Orange blossom: This type comes from citrus trees. It may be solely from orange trees or may have a combination of lemon, lime and grapefruit nectar, yielding a very light-colored honey with a citrus aroma.

Tupelo: Southeastern US is home to tupelo trees, which have greenish flowers that develop into soft fruits. The honey from these trees is white or extra light amber with a mild flavor.

Alfalfa: You might be surprised to learn this, but alfalfa is actually a legume. Its blue flowers are favored by bees, which produce a very light-colored honey from its nectar.

Honey is more than just a delectable treat to spoon into your tea; it also has a number of health benefits. Raw honey (unrefined, unpasteurized honey) contains all of the B complex vitamins as well as A, C, D, E, and K vitamins. A spoonful of raw honey contains copper, manganese, potassium, zinc, calcium, copper, magnesium and iron as well as thiamine, niacin, riboflavin and pantothenic acid. Raw honey is also a source of antioxidants, which may help ward off serious diseases such as cancer.
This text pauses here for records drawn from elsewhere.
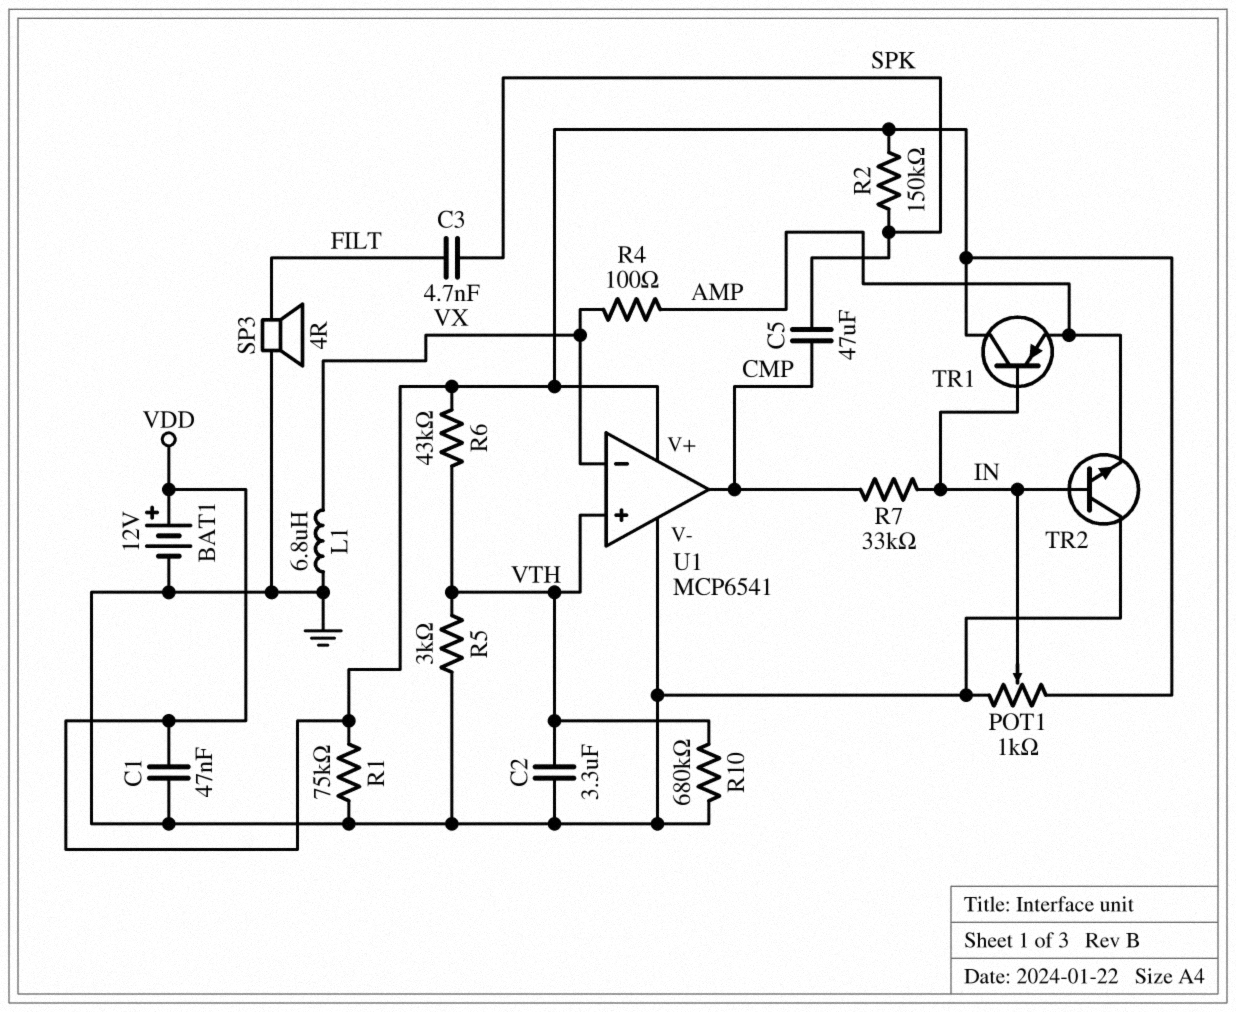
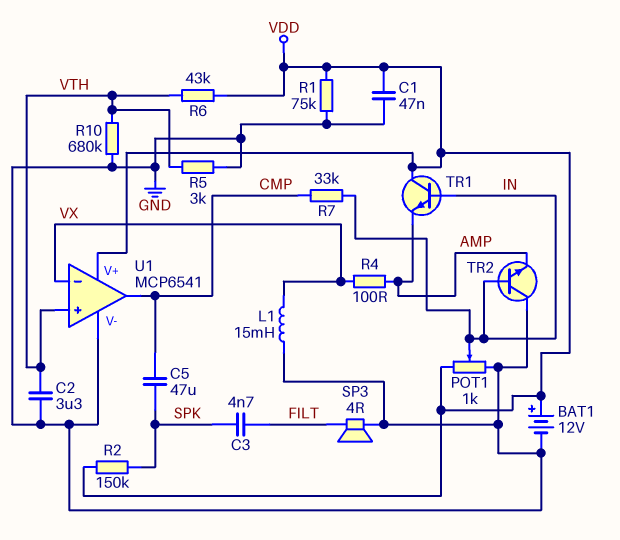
L1: 6.8uH (GND, VX) -> 15mH (GND, VX)
TR1: PNP (B IN, C VDD, E AMP) -> NPN (B IN, C VDD, E AMP)

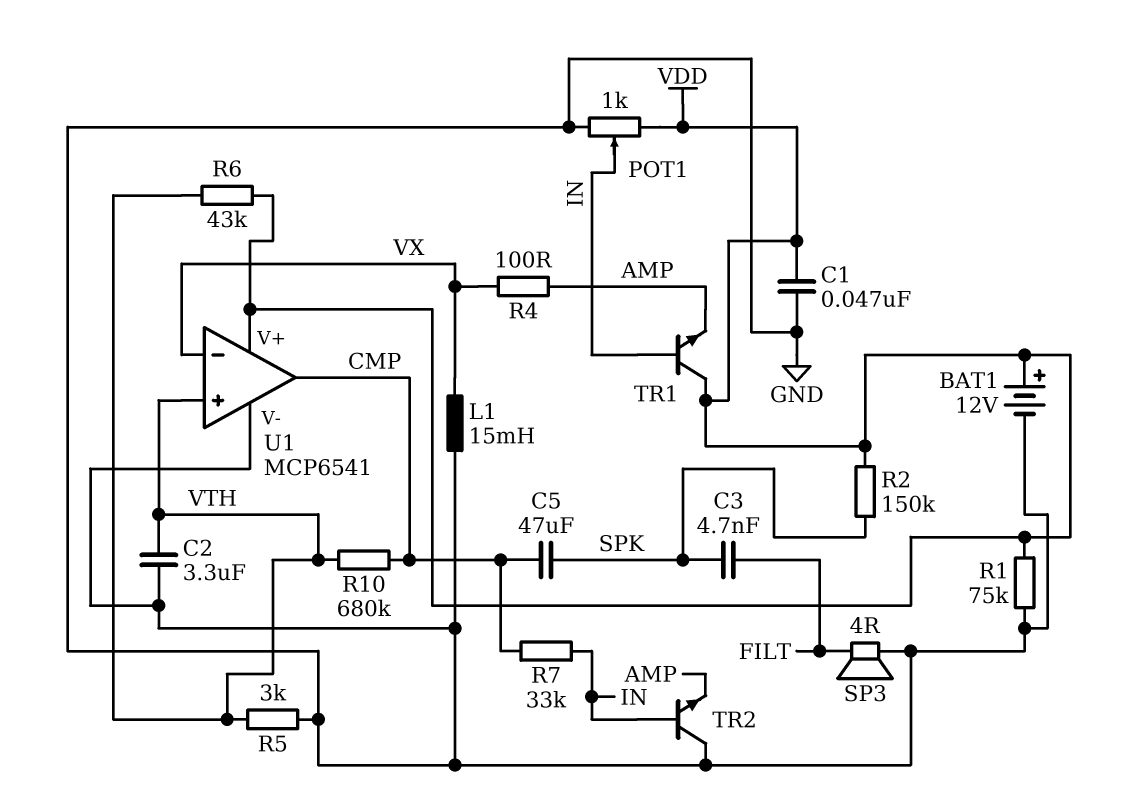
R10: 680k (GND, VTH) -> 680k (CMP, VTH)

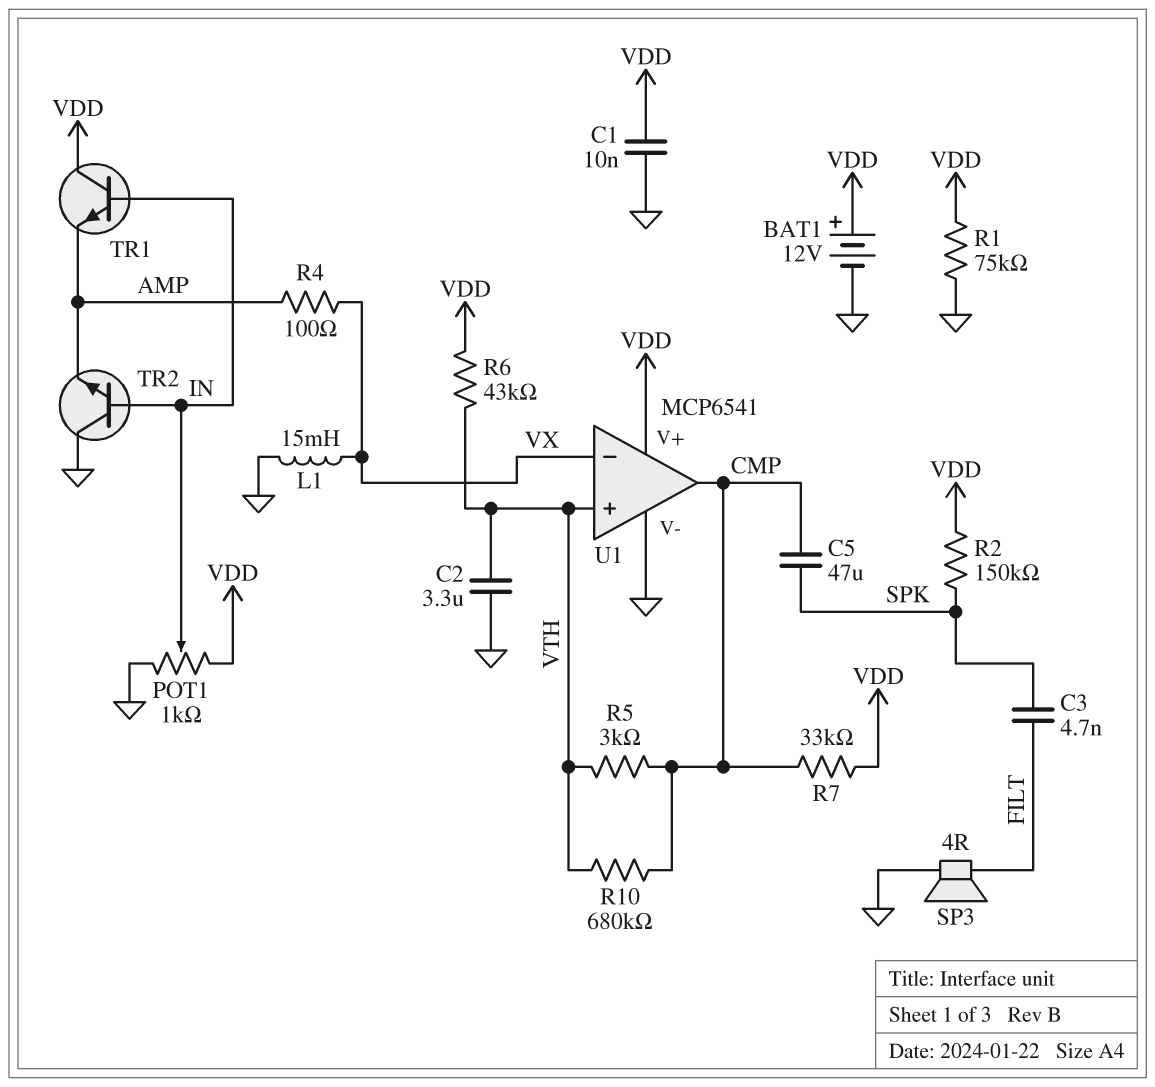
C1: 47nF (GND, VDD) -> 10nF (GND, VDD)
R5: 3k (GND, VTH) -> 3k (CMP, VTH)
R7: 33k (CMP, IN) -> 33k (CMP, VDD)

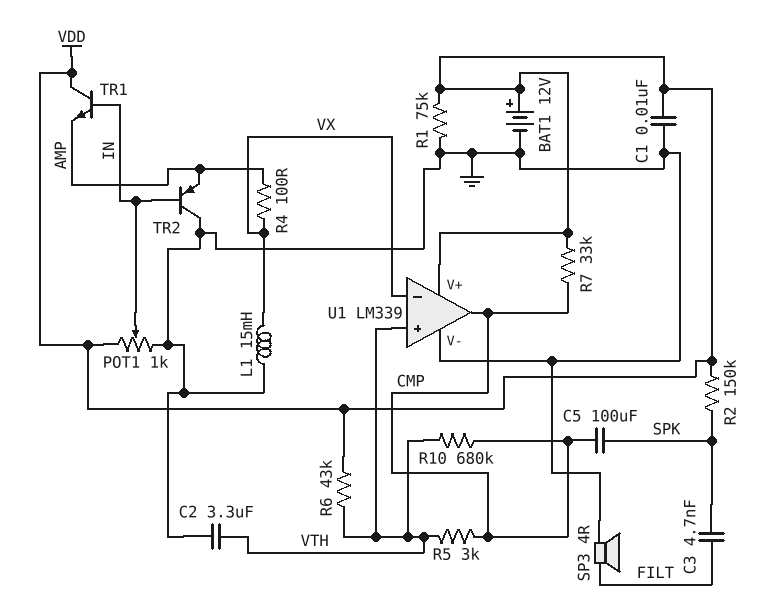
C5: 47uF (CMP, SPK) -> 100uF (CMP, SPK)
TR2: NPN (B IN, C GND, E AMP) -> PNP (B IN, C GND, E AMP)
U1: MCP6541 -> LM339

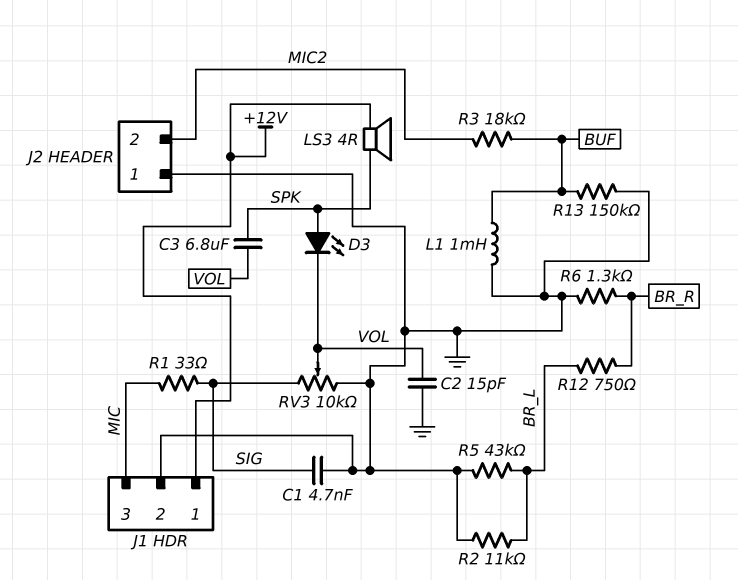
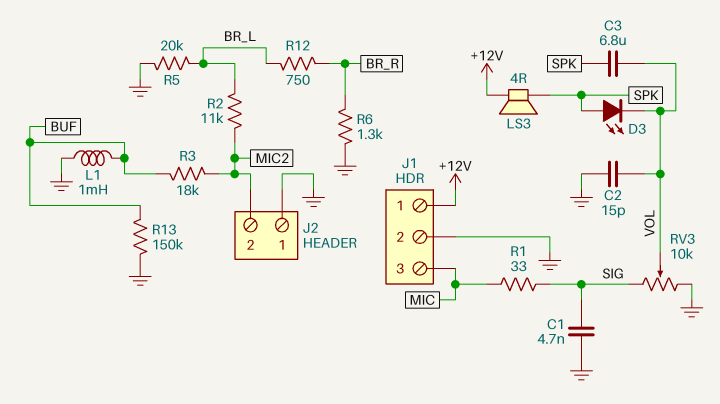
R2: 11k (BR_L, GND) -> 11k (BR_L, MIC2)
R5: 43k (BR_L, GND) -> 20k (BR_L, GND)

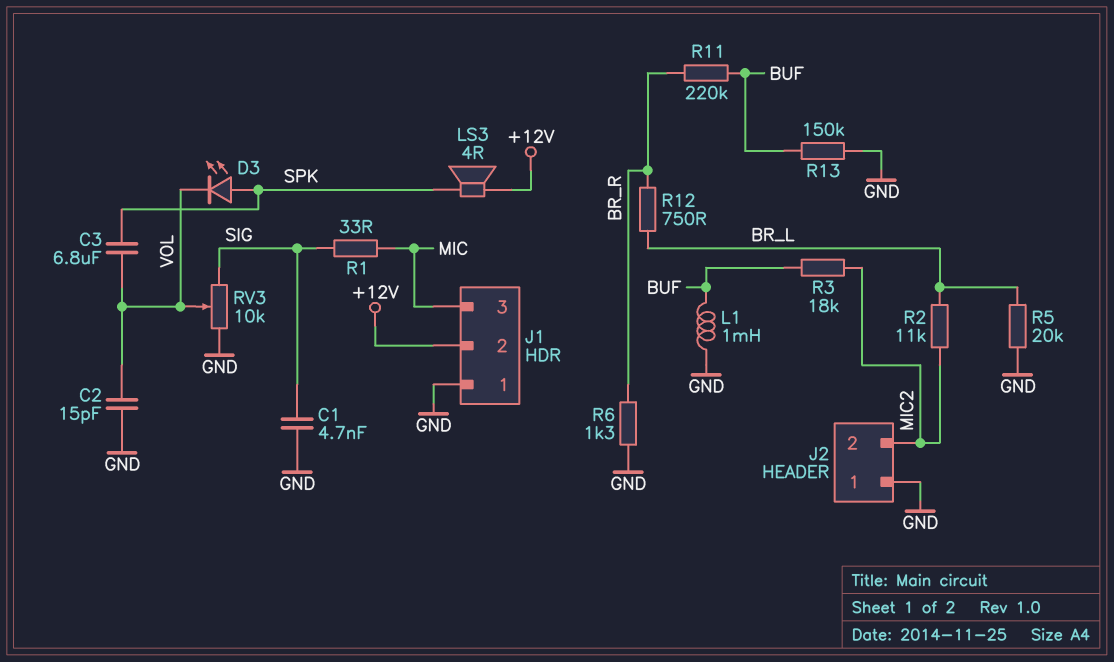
J1 pin 1: +12V -> GND
J1 pin 2: GND -> +12V
R11: none -> 220k (BR_R, BUF)

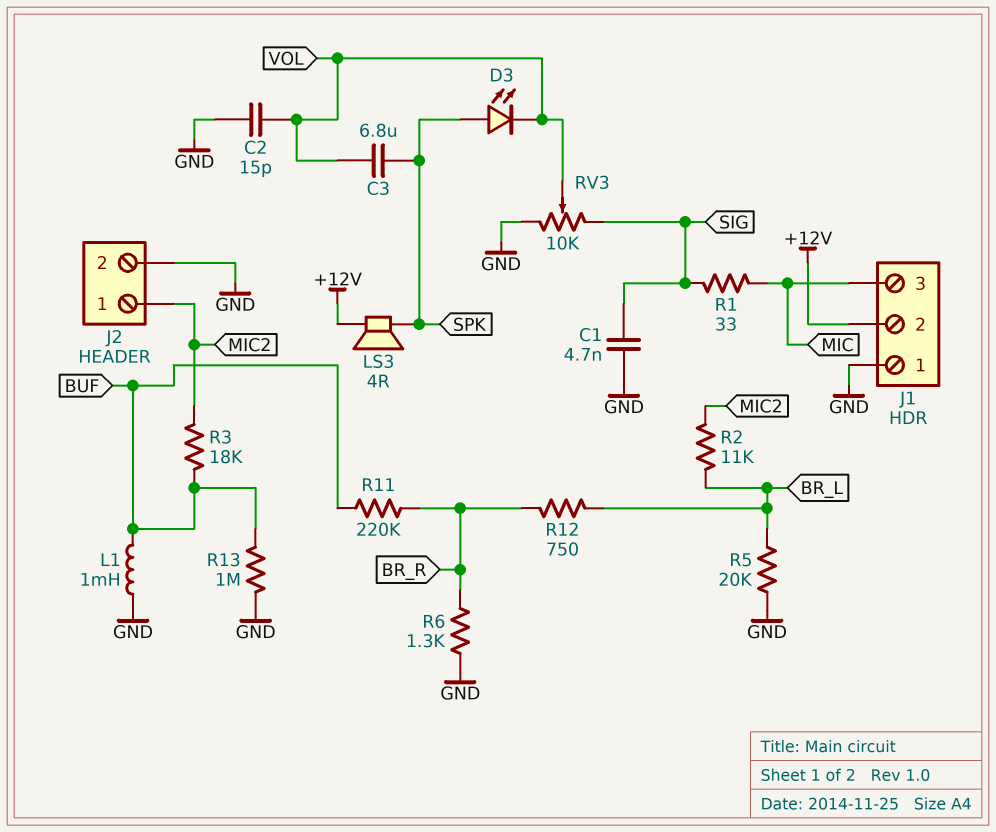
J2 pin 1: GND -> MIC2
J2 pin 2: MIC2 -> GND
R13: 150k (BUF, GND) -> 1M (BUF, GND)

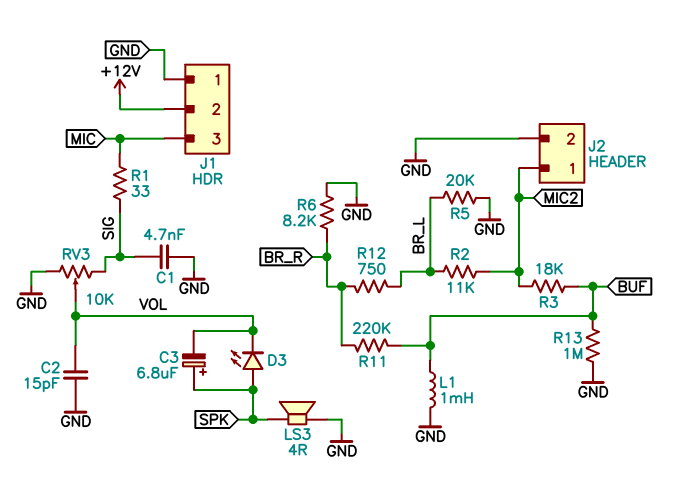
C3: 6.8uF (SPK, VOL) -> 6.8uF (plus SPK, minus VOL)
LS3: speaker 4R (+12V, SPK) -> speaker 4R (GND, SPK)
R6: 1.3k (BR_R, GND) -> 8.2k (BR_R, GND)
Long before the invention of modern penicillin, honey was often used to treat wounds. Applied topically, honey has broad-spectrum antimicrobial and anti-inflammatory properties. There is evidence that Egyptians used honey for treating wounds as early as 3000 BC. Other cultures throughout history used honey on the battlefield and home front to help treat wounds, but the invention of modern antibiotics pushed this ancient treatment to the sidelines. However, honey is making a comeback as researchers search for ways to combat drug-resistant superbugs. Developing a new antibiotic can take 10-15 years and a billion dollars, so some researchers are bringing honey back as a modern era treatment.

In 1999, the first medical-grade honey product became commercially available. Called Medihoney, it is made from a seaweed-based material saturated with manuka honey, which is produced by bees in New Zealand. Manuka honey is special for its high antibiotic properties. Most honey contains methylglyoxal, which fights infection, but manuka also contains high levels of dihydroxyacetone. Together, these create a potent disease-fighter.

However, don’t drizzle your Dutch Gold Honey over your paper cut. Only medical grade honey should be used on a wound. Also, commercially prepared honey is usually missing most of its health-giving benefits. Most mass-produced honey is ultra-filtered, meaning it is heated up, and then forced through a very fine strainer to catch any pollen. Sometimes it is mixed with high-fructose corn syrup. Commercially prepared honey is often pasteurized, a process that removes many of its beneficial components such as propolis, which is a mixture of resins and other substances that the bees use to seal off the hive and protect it from infection. Propolis is shown to have cancer-fighting abilities. Other important phytonutrients are largely eliminated with pasteurization.

Raw honey is your best nutritional option if you have a choice. Raw honey contains all its natural nutrition and natural antibiotic properties. There are a few caveats. Raw honey should not be fed to infants under one year old because of the slight risk of botulism. If your immune system is weak, raw honey may not be safe for you to consume, so check with your doctor first. Also, people who are allergic to bees can react strongly to the pollen in raw honey. However, most people can eat the raw product safely.

Sugar is sweet, but there is something rich, decadent and homey about streams of golden honey spiraling into a cup of tea or drizzling across a mound of hot oatmeal. Delicious, nutritious and good for you, honey is a wonderful treat. Thank goodness for hard-working bees and the sweetness they create.